ASSIGNMENT - Please reproduce every one of the records below word for word, leaving out the pictures.

─── SUPPLIED DATA ───

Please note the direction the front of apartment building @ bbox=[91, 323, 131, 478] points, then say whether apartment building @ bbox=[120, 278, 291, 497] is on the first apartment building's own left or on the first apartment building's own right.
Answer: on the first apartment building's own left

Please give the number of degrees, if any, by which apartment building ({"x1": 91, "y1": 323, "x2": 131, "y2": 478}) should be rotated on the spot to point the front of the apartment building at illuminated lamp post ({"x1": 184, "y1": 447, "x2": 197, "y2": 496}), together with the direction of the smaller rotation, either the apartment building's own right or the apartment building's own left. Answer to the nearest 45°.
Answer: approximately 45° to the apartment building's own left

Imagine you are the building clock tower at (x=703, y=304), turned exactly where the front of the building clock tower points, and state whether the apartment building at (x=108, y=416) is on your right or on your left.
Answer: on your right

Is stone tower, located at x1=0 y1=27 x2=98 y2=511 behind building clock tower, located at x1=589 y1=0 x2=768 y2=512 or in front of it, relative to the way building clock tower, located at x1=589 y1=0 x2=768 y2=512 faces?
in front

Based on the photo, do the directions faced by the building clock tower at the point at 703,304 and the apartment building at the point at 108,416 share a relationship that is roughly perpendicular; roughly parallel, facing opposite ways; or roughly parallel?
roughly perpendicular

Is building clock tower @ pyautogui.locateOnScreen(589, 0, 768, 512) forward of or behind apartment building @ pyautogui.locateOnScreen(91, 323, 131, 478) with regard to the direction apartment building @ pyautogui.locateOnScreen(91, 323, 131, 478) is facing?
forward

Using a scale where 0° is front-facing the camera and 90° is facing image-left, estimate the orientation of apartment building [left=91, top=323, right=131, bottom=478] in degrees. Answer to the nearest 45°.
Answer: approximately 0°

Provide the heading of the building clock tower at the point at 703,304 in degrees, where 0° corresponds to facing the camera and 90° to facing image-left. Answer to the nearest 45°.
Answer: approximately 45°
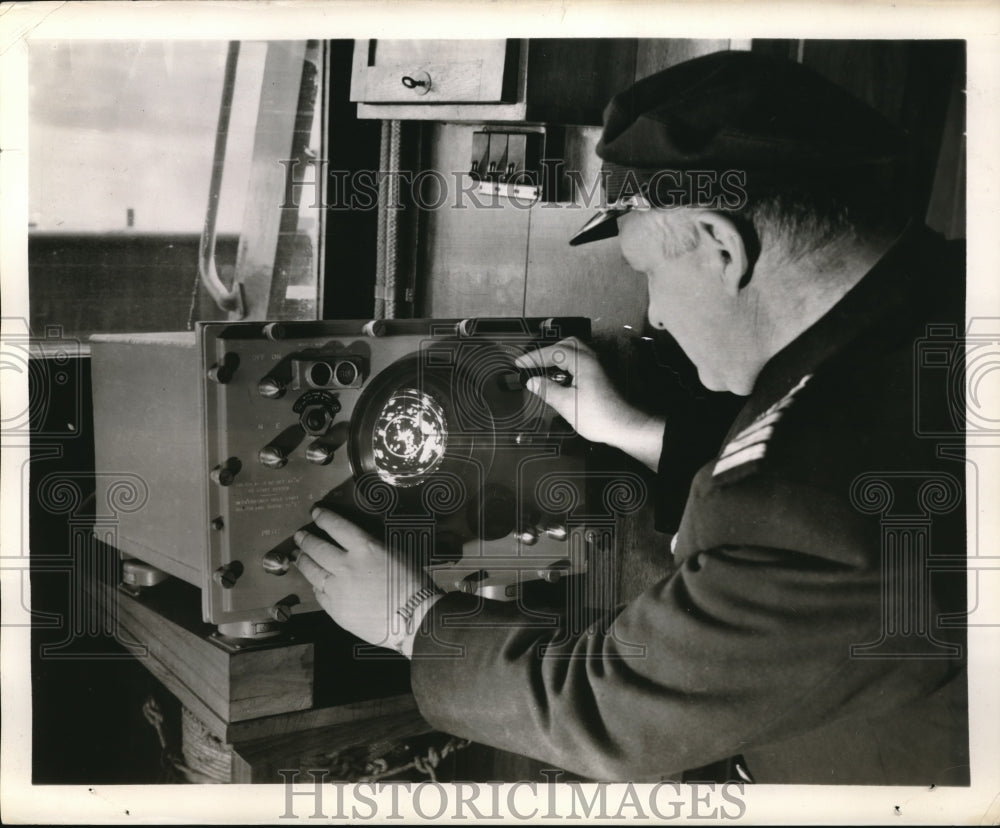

───

THE ANSWER -
Please note the direction the front of apartment building @ bbox=[91, 323, 131, 478] points, then say whether apartment building @ bbox=[120, 278, 291, 497] is on the first apartment building's own left or on the first apartment building's own right.
Answer: on the first apartment building's own left

Please give the number of degrees, if any, by which apartment building ({"x1": 91, "y1": 323, "x2": 131, "y2": 478}) should be rotated on the spot to point the front of the apartment building at illuminated lamp post ({"x1": 184, "y1": 447, "x2": 197, "y2": 496}), together with the direction of the smaller rotation, either the apartment building's own right or the apartment building's own left. Answer to the nearest 45°.
Answer: approximately 45° to the apartment building's own left

Imagine you are the building clock tower at (x=703, y=304), turned exactly where the front of the building clock tower points, and state whether the apartment building at (x=108, y=416) is on your right or on your left.
Answer: on your right

Is stone tower, located at x1=0 y1=27 x2=98 y2=511 behind building clock tower, located at x1=589 y1=0 x2=768 y2=512 or in front of it, relative to the way building clock tower, located at x1=589 y1=0 x2=768 y2=512 faces?
in front

Based on the photo, do the directions faced by the building clock tower at the point at 703,304 and the apartment building at the point at 108,416 share a relationship that is roughly perpendicular; roughly parallel, facing opposite ways; or roughly parallel?
roughly perpendicular

Is building clock tower @ pyautogui.locateOnScreen(589, 0, 768, 512) forward of or behind apartment building @ pyautogui.locateOnScreen(91, 323, 131, 478) with regard to the direction apartment building @ pyautogui.locateOnScreen(91, 323, 131, 478) is facing?
forward

Using a scale where 0° is front-facing the camera and 90° is facing image-left, estimate the orientation of apartment building [left=91, top=323, right=131, bottom=478] in degrees. Answer to the nearest 45°.
Answer: approximately 0°

Provide the heading of the building clock tower at the point at 703,304 in degrees, where 0° corresponds to facing the camera and 90° to facing image-left. Answer to the nearest 45°.
Answer: approximately 45°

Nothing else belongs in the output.